New in the cinema: “La Chimera”: Dreamy film with “The Crown” star

New in the cinema
“La Chimera”: Dreamy film with “The Crown” star

Scene from the film “La Chimera” with Josh O’Connor (m). photo

© -/Piffl Media/dpa

“La Chimera” tells of a group of wild grave robbers in Italy in the 80s. For the main actor Josh O’Connor it should be the beginning of a larger film career.

From Prince Charles to grave robber: The rising acting star is in the film “La Chimera”. Seeing Josh O’Connor in a special role. Series fans know the 33-year-old Brit from the royals series “The Crown”, where he played the then heir to the British throne in the third season.

In Alice Rohrwacher’s film he plays a somnambulant young man who leads a group of grave robbers. But he’s not actually looking for grave treasures, but for a woman he lost.

“La Chimera” is a visually impressive, playful and fantastic work. In the tradition of great Italian directors such as Federico Fellini, the Italian Rohrwacher (42) has created a film that mixes social criticism, dreams and opulently staged images.

It’s all about this

The action is set in rural Italy in the 1980s. The enigmatic British dowser Arthur (O’Connor) is the leader of a troupe of Italians who plunder Etruscan tombs and sell the treasures to fences. One night they come across an important Etruscan treasure trove and find themselves in danger.
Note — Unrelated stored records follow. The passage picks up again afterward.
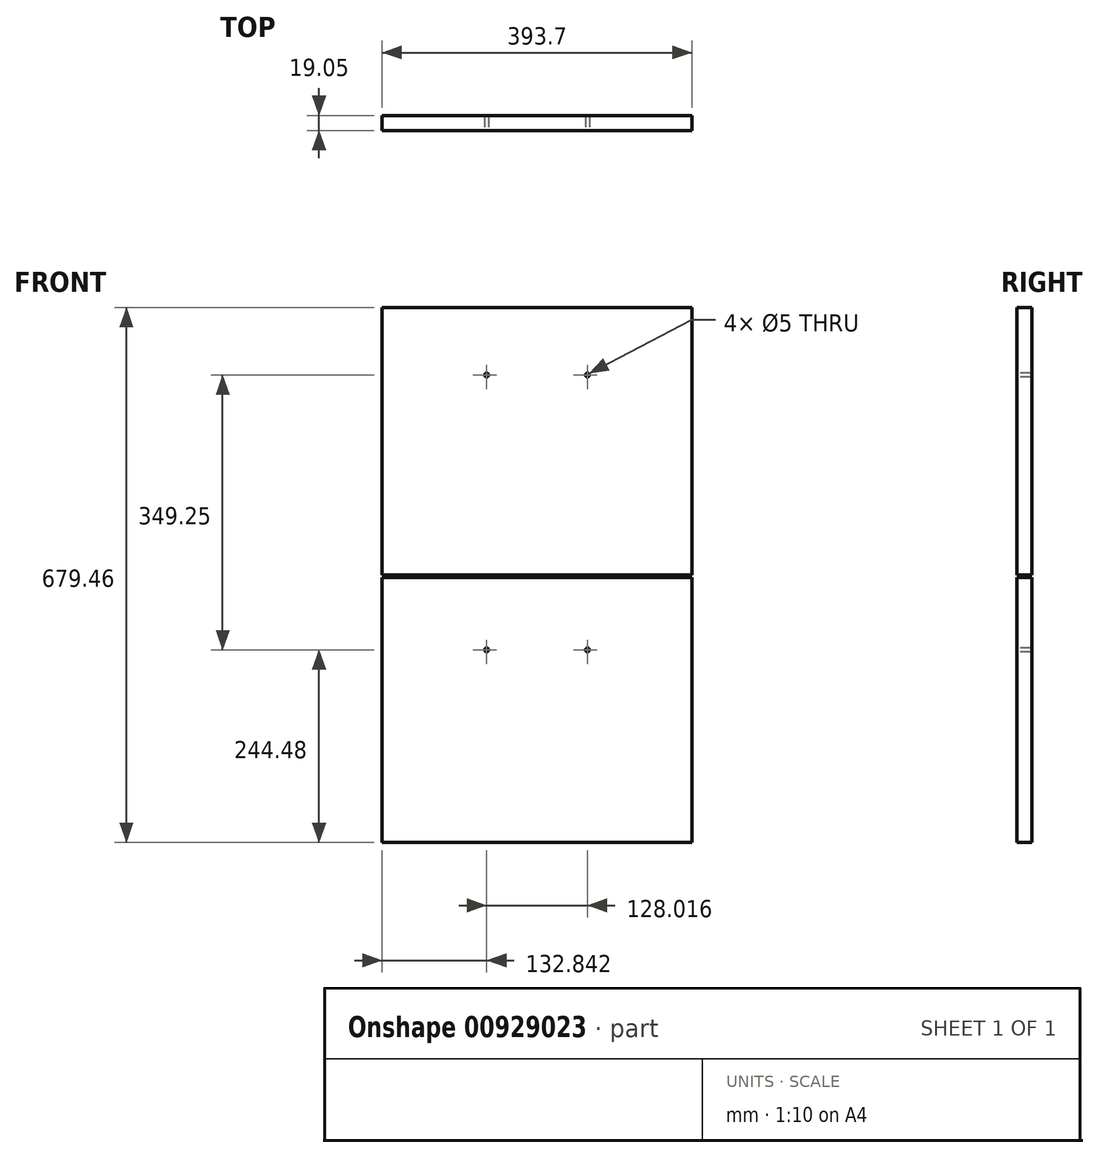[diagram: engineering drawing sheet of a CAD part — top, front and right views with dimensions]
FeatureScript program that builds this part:
annotation { "Feature Type Name" : "Feature", "Feature Type Description" : "" }
export const myFeature = defineFeature(function(context is Context, id is Id, definition is map)
    precondition{}
    {
        {
            var Q0;
            Q0=qCreatedBy(makeId("Front.planeOp"),FACE);
            var sketch = newSketch(context, id + "F0", { "sketchPlane" : qUnion([Q0])});
            skLineSegment(sketch, "E0.bottom", {"start": v(196.85, 339.73) * mm, "end": v(-196.85, 339.73) * mm});
            skLineSegment(sketch, "E0.top", {"start": v(196.85, -339.73) * mm, "end": v(-196.85, -339.73) * mm});
            skLineSegment(sketch, "E0.left", {"start": v(196.85, 339.73) * mm, "end": v(196.85, -339.73) * mm});
            skLineSegment(sketch, "E0.right", {"start": v(-196.85, 339.73) * mm, "end": v(-196.85, -339.73) * mm});
            skPoint(sketch, "E0.middle", {"position": v(0, 0) * mm});
            skSolve(sketch);
        }
        {
            var Q0;
            Q0=makeQuery(id+"F0.imprint","IMPRINT",FACE,{"disambiguationData":[TD([[makeQuery(id+"F0.imprint","IMPRINT",EDGE,{"derivedFrom":sQuery(id+"F0.wireOp",EDGE,"E0.bottom")}),1.0]])]});
            extrude(context, id + "F1", {"entities" : qUnion([Q0]), "depth" : 19.05 * mm, "offsetDistance" : 25.4 * mm});
        }
        {
            var Q0;
            Q0=makeQuery(id+"F1.opExtrude","CAP_FACE",FACE,{"disambiguationData":[OSD([sQuery(id+"F0.wireOp",EDGE,"E0.bottom"),sQuery(id+"F0.wireOp",EDGE,"E0.top"),sQuery(id+"F0.wireOp",EDGE,"E0.left"),sQuery(id+"F0.wireOp",EDGE,"E0.right")])],"isStart":false});
            var sketch = newSketch(context, id + "F2", { "sketchPlane" : qUnion([Q0])});
            skLineSegment(sketch, "E1", {"start": v(-196.85, -339.73) * mm, "end": v(-196.85, -3.17) * mm});
            skLineSegment(sketch, "E2", {"start": v(-196.85, -3.17) * mm, "end": v(196.85, -3.17) * mm});
            skLineSegment(sketch, "E3", {"start": v(-196.85, -3.17) * mm, "end": v(-196.85, 0) * mm});
            skLineSegment(sketch, "E4", {"start": v(-196.85, 0) * mm, "end": v(196.85, 0) * mm});
            skLineSegment(sketch, "E5.left", {"start": v(196.85, 168.28) * mm, "end": v(196.85, 165.1) * mm});
            skLineSegment(sketch, "E5.right", {"start": v(-196.85, 168.28) * mm, "end": v(-196.85, 165.1) * mm});
            skPoint(sketch, "E5.middle", {"position": v(0, 166.69) * mm});
            skSolve(sketch);
        }
        {
            var Q0;
            Q0=makeQuery(id+"F2.imprint","IMPRINT",FACE,{"disambiguationData":[TD([[makeQuery(id+"F2.imprint","IMPRINT",EDGE,{"derivedFrom":sQuery(id+"F2.wireOp",EDGE,"E5.bottom")}),1.0]])]});
            var Q1;
            {var subQ0=sQuery(id+"F2.wireOp",EDGE,"E2");Q1=makeQuery(id+"F2.imprint","IMPRINT",FACE,{"disambiguationData":[TD([[makeQuery(id+"F2.imprint","IMPRINT",EDGE,{"derivedFrom":subQ0}),1.0]])]});}
            extrude(context, id + "F3", {"entities" : qUnion([Q0, Q1]), "operationType" : NewBodyOperationType.REMOVE, "oppositeDirection" : true, "depth" : 25.4 * mm, "offsetDistance" : 25.4 * mm});
        }
        {
            var Q0;
            {var subQ0=sQuery(id+"F0.wireOp",EDGE,"E0.bottom");var subQ1=sQuery(id+"F0.wireOp",EDGE,"E0.right");var subQ2=sQuery(id+"F0.wireOp",EDGE,"E0.left");Q0=makeQuery(id+"F3.boolean.opBoolean","SPLIT",FACE,{"disambiguationData":[TD([makeQuery(id+"F1.opExtrude","SWEPT_FACE",FACE,{"disambiguationData":[OSD([subQ0])]})])],"derivedFrom":makeQuery(id+"F1.opExtrude","CAP_FACE",FACE,{"disambiguationData":[OSD([subQ0,sQuery(id+"F0.wireOp",EDGE,"E0.top"),subQ2,subQ1])],"isStart":false})});}
            var sketch = newSketch(context, id + "F4", { "sketchPlane" : qUnion([Q0])});
            skPoint(sketch, "E6.startSnap0", {"position": v(-196.85, 169.86) * mm});
            skPoint(sketch, "E6.startSnap1", {"position": v(0, 339.73) * mm});
            skLineSegment(sketch, "E7", {"start": v(0, 339.73) * mm, "end": v(0, 254) * mm});
            skLineSegment(sketch, "E8", {"start": v(0, 254) * mm, "end": v(64, 254) * mm});
            skLineSegment(sketch, "E9", {"start": v(64, 254) * mm, "end": v(-64, 254) * mm});
            skSolve(sketch);
        }
        {
            var Q0;
            Q0=sQuery(id+"F4.wireOp",VERTEX,"E6.end");
            var Q1;
            Q1=sQuery(id+"F4.wireOp",VERTEX,"khDCiakj-hvbn-O7Iq-0KTA-B93rkDrHPvJp.end");
            var Q2;
            Q2=sQuery(id+"F4.wireOp",VERTEX,"E9.end");
            var Q3;
            Q3=sQuery(id+"F4.wireOp",VERTEX,"E8.end");
            var Q4;
            Q4=makeQuery(id+"F3.boolean.opBoolean","SPLIT",BODY,{"disambiguationData":[OD(0.0)],"derivedFrom":makeQuery(id+"F1.opExtrude","SWEPT_BODY",BODY,{"disambiguationData":[OSD([sQuery(id+"F0.wireOp",EDGE,"E0.bottom"),sQuery(id+"F0.wireOp",EDGE,"E0.top"),sQuery(id+"F0.wireOp",EDGE,"E0.left"),sQuery(id+"F0.wireOp",EDGE,"E0.right")])]})});
            hole(context, id + "F5", {"style" : HoleStyle.SIMPLE, "endStyle" : HoleEndStyle.THROUGH, "holeDiameter" : 5 * mm, "majorDiameter" : 6.35 * mm, "isTappedThrough" : true, "tappedDepth" : 12.7 * mm, "tapClearance" : 3, "startFromSketch" : true, "locations" : qUnion([Q0, Q1, Q2, Q3]), "scope" : qUnion([Q4])});
        }
        {
            var Q0;
            {var subQ0=sQuery(id+"F0.wireOp",EDGE,"E0.top");var subQ1=sQuery(id+"F0.wireOp",EDGE,"E0.left");var subQ2=sQuery(id+"F0.wireOp",EDGE,"E0.right");Q0=makeQuery(id+"F3.boolean.opBoolean","SPLIT",FACE,{"disambiguationData":[TD([makeQuery(id+"F1.opExtrude","SWEPT_FACE",FACE,{"disambiguationData":[OSD([subQ0])]})])],"derivedFrom":makeQuery(id+"F1.opExtrude","CAP_FACE",FACE,{"disambiguationData":[OSD([sQuery(id+"F0.wireOp",EDGE,"E0.bottom"),subQ0,subQ1,subQ2])],"isStart":false})});}
            var sketch = newSketch(context, id + "F6", { "sketchPlane" : qUnion([Q0])});
            skLineSegment(sketch, "E10", {"start": v(0, -3.17) * mm, "end": v(0, -95.25) * mm});
            skLineSegment(sketch, "E11", {"start": v(0, -95.25) * mm, "end": v(64, -95.25) * mm});
            skLineSegment(sketch, "E12", {"start": v(64, -95.25) * mm, "end": v(-64, -95.25) * mm});
            skPoint(sketch, "E12.endSnap0", {"position": v(32, -95.25) * mm});
            skSolve(sketch);
        }
        {
            var Q0;
            Q0=sQuery(id+"F6.wireOp",VERTEX,"E11.end");
            var Q1;
            Q1=sQuery(id+"F6.wireOp",VERTEX,"E12.end");
            var Q2;
            Q2=makeQuery(id+"F3.boolean.opBoolean","SPLIT",BODY,{"disambiguationData":[OD(1.0)],"derivedFrom":makeQuery(id+"F1.opExtrude","SWEPT_BODY",BODY,{"disambiguationData":[OSD([sQuery(id+"F0.wireOp",EDGE,"E0.bottom"),sQuery(id+"F0.wireOp",EDGE,"E0.top"),sQuery(id+"F0.wireOp",EDGE,"E0.left"),sQuery(id+"F0.wireOp",EDGE,"E0.right")])]})});
            hole(context, id + "F7", {"style" : HoleStyle.SIMPLE, "endStyle" : HoleEndStyle.THROUGH, "holeDiameter" : 5 * mm, "majorDiameter" : 6.35 * mm, "isTappedThrough" : true, "tappedDepth" : 12.7 * mm, "tapClearance" : 3, "startFromSketch" : true, "locations" : qUnion([Q0, Q1]), "scope" : qUnion([Q2])});
        }
    });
Arthur always seems off track. He is obsessed with thoughts of a woman he lost named Beniamina. For a long time it is not clear what happened to her. In between, Arthur meets Beniamina’s mother, an old opera singer (Isabella Rossellini). She lives with a student in an abandoned, run-down villa and encourages the young grave robber that his girlfriend will definitely be back soon.

Dream and reality blur in the film, which places more emphasis on atmosphere than plot. The audience sees sun-drenched villages and landscapes of Tuscany, listens to an Italian balladeer or joins the grave robbers in search of archaeological treasures.

Different cameras in use

The film experiments with various analog cameras. “We worked with three formats of analog film,” said Rohrwacher. “35 mm, which is suitable for frescoes, for iconography, for large-format illustrations like in fairy tale books; Super-16 with its incomparable capacity for storytelling and synthesis that magically takes us straight to the heart of the action; and 16 mm, as by Finds captured by a small amateur camera that are reminiscent of marginal notes in a book.” Individual scenes are shown in fast-forward mode, like on old video cassettes.

In terms of motifs, Rohrwacher plays with various myths. Arthur appears either as a revenant of Orpheus, who is looking for Eurydice in the realm of the dead, or as Theseus, who is groping for Ariadne’s thread. “La Chimera” was screened in competition at the Cannes Film Festival last year and was praised there for its sophisticated yet playful narrative style.

O’Connor’s introspective, brooding portrayal of a driven man may be familiar to many from “The Crown.” “La Chimera” is likely to be the beginning of a larger film career for him. The Brit will soon be seen in Luca Guadagnino’s new film “Challengers” with Zendaya in another leading role.